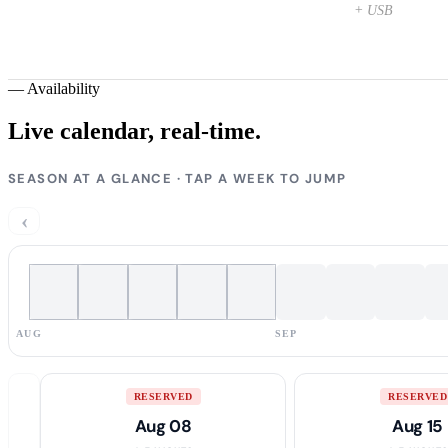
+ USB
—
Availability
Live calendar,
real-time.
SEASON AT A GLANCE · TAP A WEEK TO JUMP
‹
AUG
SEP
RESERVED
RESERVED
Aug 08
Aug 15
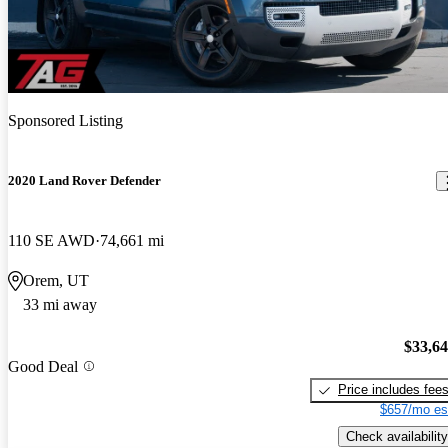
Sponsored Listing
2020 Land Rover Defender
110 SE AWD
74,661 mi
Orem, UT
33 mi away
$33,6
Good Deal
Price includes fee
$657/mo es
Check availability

═══

Exactly as written, return every line of the listing, but not the pictures.

* SOLUTION TO THIS PROBLEM *
+ USB
—
Availability
Live calendar,
real-time.
SEASON AT A GLANCE · TAP A WEEK TO JUMP
‹
AUG
SEP
RESERVED
RESERVED
Aug 08
Aug 15
Sponsored Listing
2020 Land Rover Defender
110 SE AWD
74,661 mi
Orem, UT
33 mi away
$33,6
Good Deal
Price includes fee
$657/mo es
Check availability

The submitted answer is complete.